## What the exercise asks
Write out, word for word, the portion of the passage on Psalm 8 that begins at the words "This self-centered worldview" and stops after the words "relation to Him.".

This self-centered worldview is opposed to a God-centered understanding of things. It doesn’t square with Scripture. The Eighth Psalm is framed with the refrain “O LORD, our Lord, how majestic is your name in all the earth!” (vv. 1, 9).

The Bible’s approach to life is fundamentally different from that of individuals who don’t heed its truths. Scripture begins with God and His glory, not man with his need. It’s only in sufficiently answering the question “Who and what is God?” that we are able to address ourselves. Calvin comments, “Man never achieves a clear knowledge of himself unless he has first looked upon God’s face, and then descends from contemplating him to scrutinize himself.”1

A right knowledge of God is the foundation for praise. Psalm 8 helps us to know God and then to know ourselves in relation to Him.

Who Is God?

The opening verses of Psalm 8 describe God in terms of both His majesty and His creative power.

The Majestic God

The context for this psalm makes its truths all the more astounding. We see its author, the majestic king David, bowing beneath a greater Majesty, the eternal God. It would be a lot like sitting beside the late Queen Elizabeth, the longest-serving British monarch, and hearing her confess in worship, “O Lord, how majestic is your name!”

## Data extracts

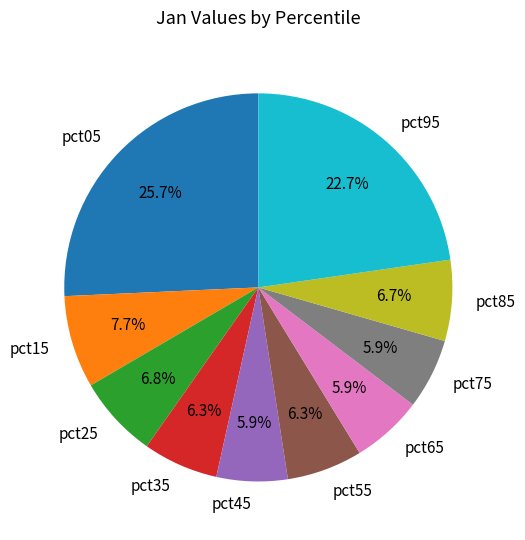

Does any single category account for the majority?

No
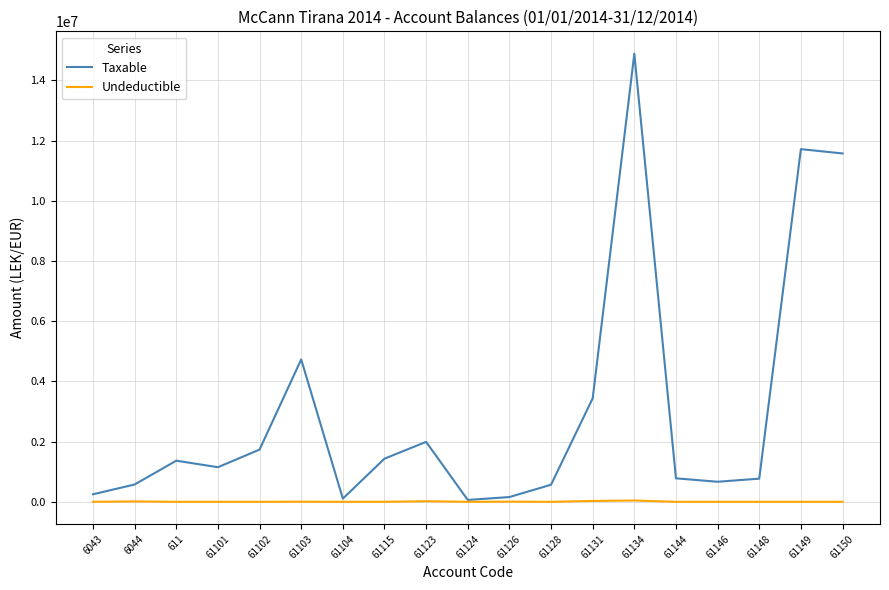

In Taxable, how many points are lower than both neighbors (excluding endpoints)?

4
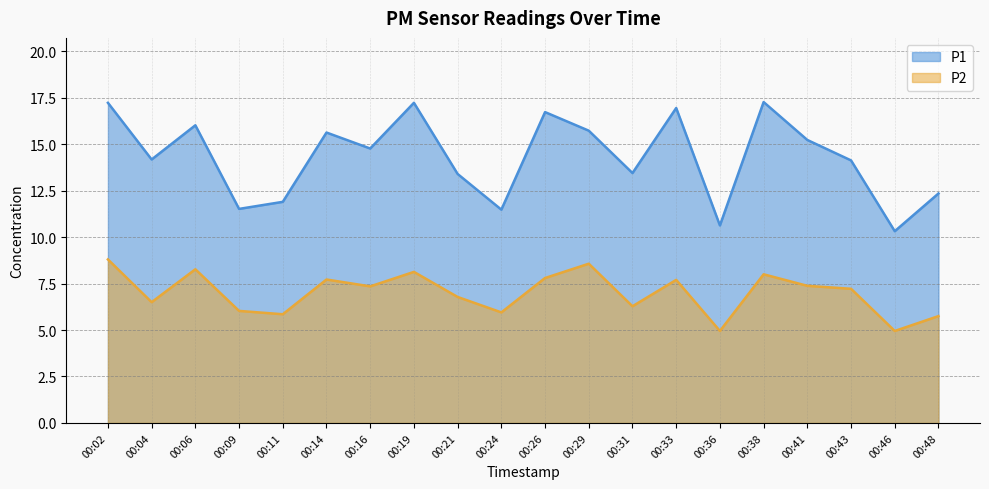

Rank the series by their maximum value, from lowest to highest.

P2, P1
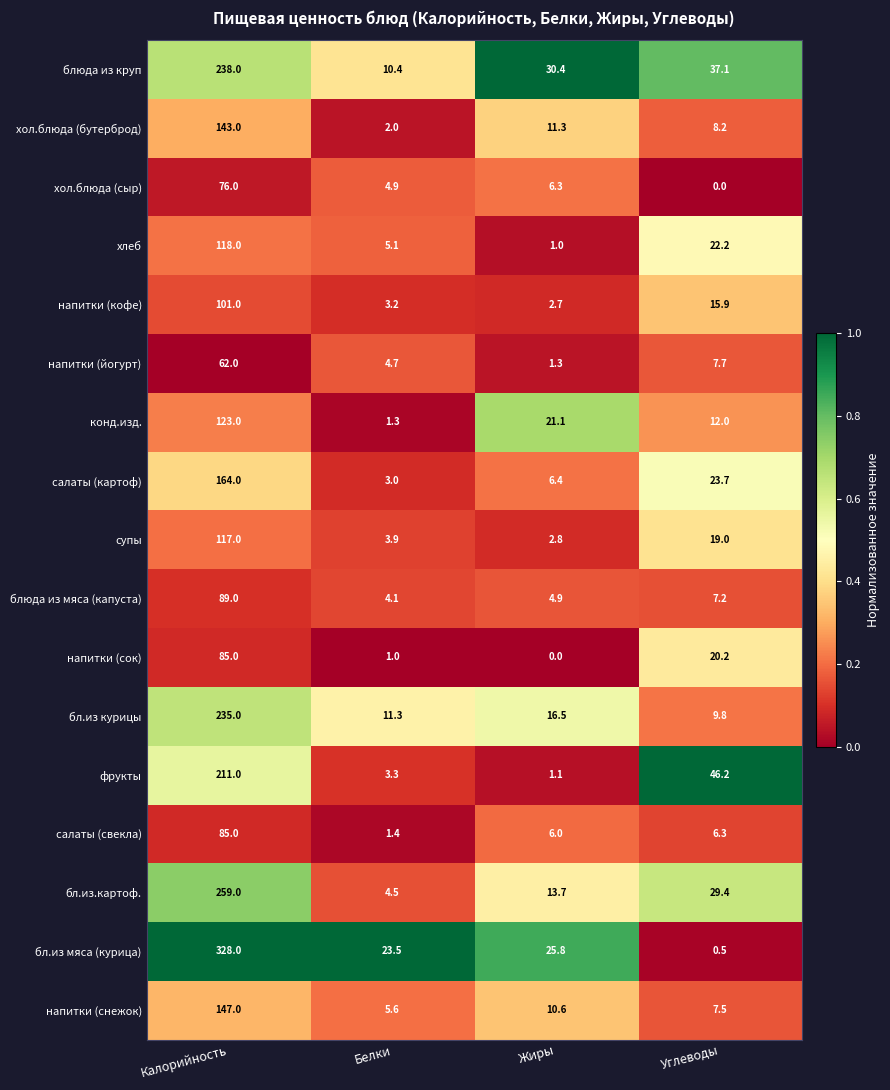

What is the sum of the напитки (сок) values at Калорийность and Углеводы?

105.2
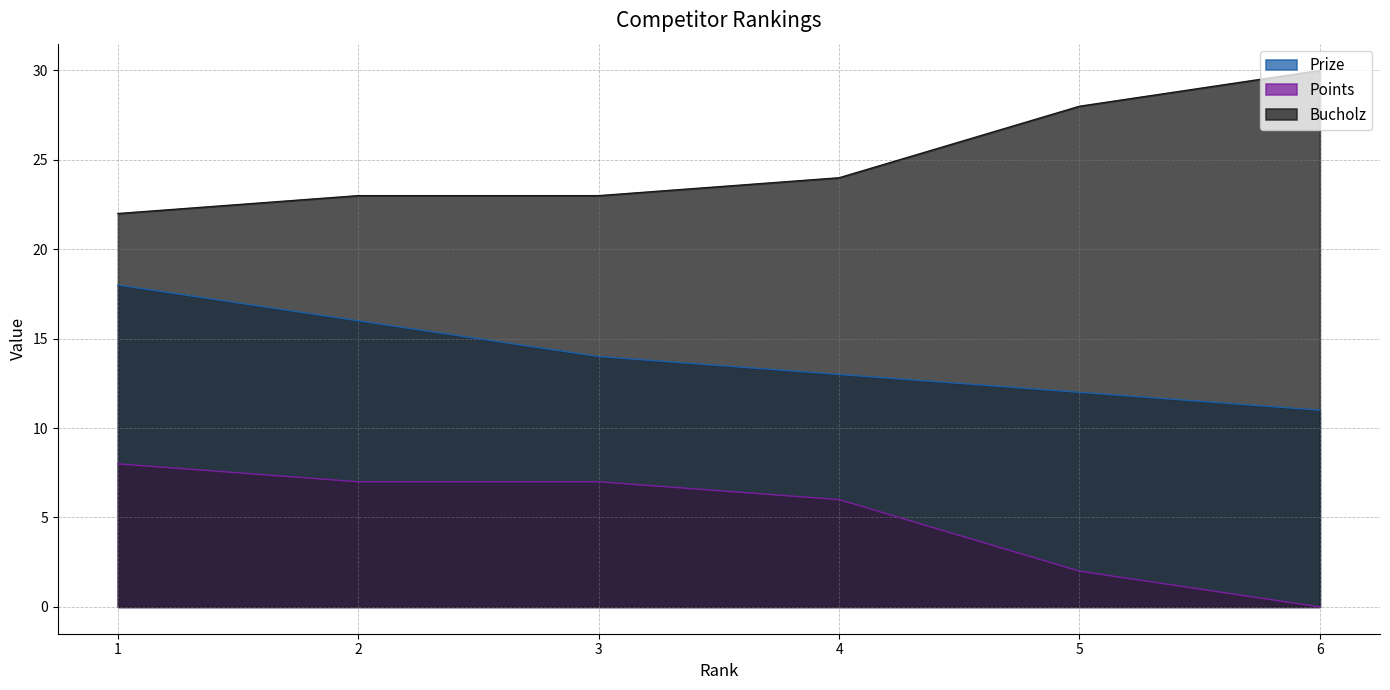

Which series has the widest spread of values?

Points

## Expected answer
This self-centered worldview is opposed to a God-centered understanding of things. It doesn’t square with Scripture. The Eighth Psalm is framed with the refrain “O LORD, our Lord, how majestic is your name in all the earth!” (vv. 1, 9).

The Bible’s approach to life is fundamentally different from that of individuals who don’t heed its truths. Scripture begins with God and His glory, not man with his need. It’s only in sufficiently answering the question “Who and what is God?” that we are able to address ourselves. Calvin comments, “Man never achieves a clear knowledge of himself unless he has first looked upon God’s face, and then descends from contemplating him to scrutinize himself.”1

A right knowledge of God is the foundation for praise. Psalm 8 helps us to know God and then to know ourselves in relation to Him.